**JOB:** Report each line of the data that has "More" somewhere in it.

**MATERIAL PROVIDED:**
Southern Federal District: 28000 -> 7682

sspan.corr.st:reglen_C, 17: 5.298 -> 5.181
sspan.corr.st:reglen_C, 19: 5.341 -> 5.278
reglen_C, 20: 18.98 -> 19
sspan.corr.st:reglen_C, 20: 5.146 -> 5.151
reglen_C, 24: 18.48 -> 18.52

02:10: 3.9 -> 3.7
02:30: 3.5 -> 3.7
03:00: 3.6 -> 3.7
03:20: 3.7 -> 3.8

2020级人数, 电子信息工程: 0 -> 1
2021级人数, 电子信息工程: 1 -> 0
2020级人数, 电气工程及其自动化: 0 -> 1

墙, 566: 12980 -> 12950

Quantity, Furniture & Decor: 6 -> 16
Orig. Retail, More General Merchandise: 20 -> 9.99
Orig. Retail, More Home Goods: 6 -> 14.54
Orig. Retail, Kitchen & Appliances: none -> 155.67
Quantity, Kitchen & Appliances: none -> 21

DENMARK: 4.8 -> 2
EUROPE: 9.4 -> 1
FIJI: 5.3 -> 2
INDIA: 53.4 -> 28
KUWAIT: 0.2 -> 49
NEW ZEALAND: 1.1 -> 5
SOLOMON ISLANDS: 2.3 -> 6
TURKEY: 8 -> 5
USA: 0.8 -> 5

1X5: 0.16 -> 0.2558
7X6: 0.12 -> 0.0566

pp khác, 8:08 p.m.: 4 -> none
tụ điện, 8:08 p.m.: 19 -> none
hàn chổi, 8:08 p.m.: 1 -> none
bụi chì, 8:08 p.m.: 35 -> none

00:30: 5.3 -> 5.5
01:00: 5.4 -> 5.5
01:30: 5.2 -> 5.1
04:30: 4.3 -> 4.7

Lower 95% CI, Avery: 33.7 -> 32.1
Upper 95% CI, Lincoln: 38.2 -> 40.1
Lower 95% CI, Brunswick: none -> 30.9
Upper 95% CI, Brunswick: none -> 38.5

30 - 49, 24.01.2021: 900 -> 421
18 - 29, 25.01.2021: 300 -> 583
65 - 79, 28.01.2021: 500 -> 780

**RESPONSE AREA:**
Orig. Retail, More General Merchandise: 20 -> 9.99
Orig. Retail, More Home Goods: 6 -> 14.54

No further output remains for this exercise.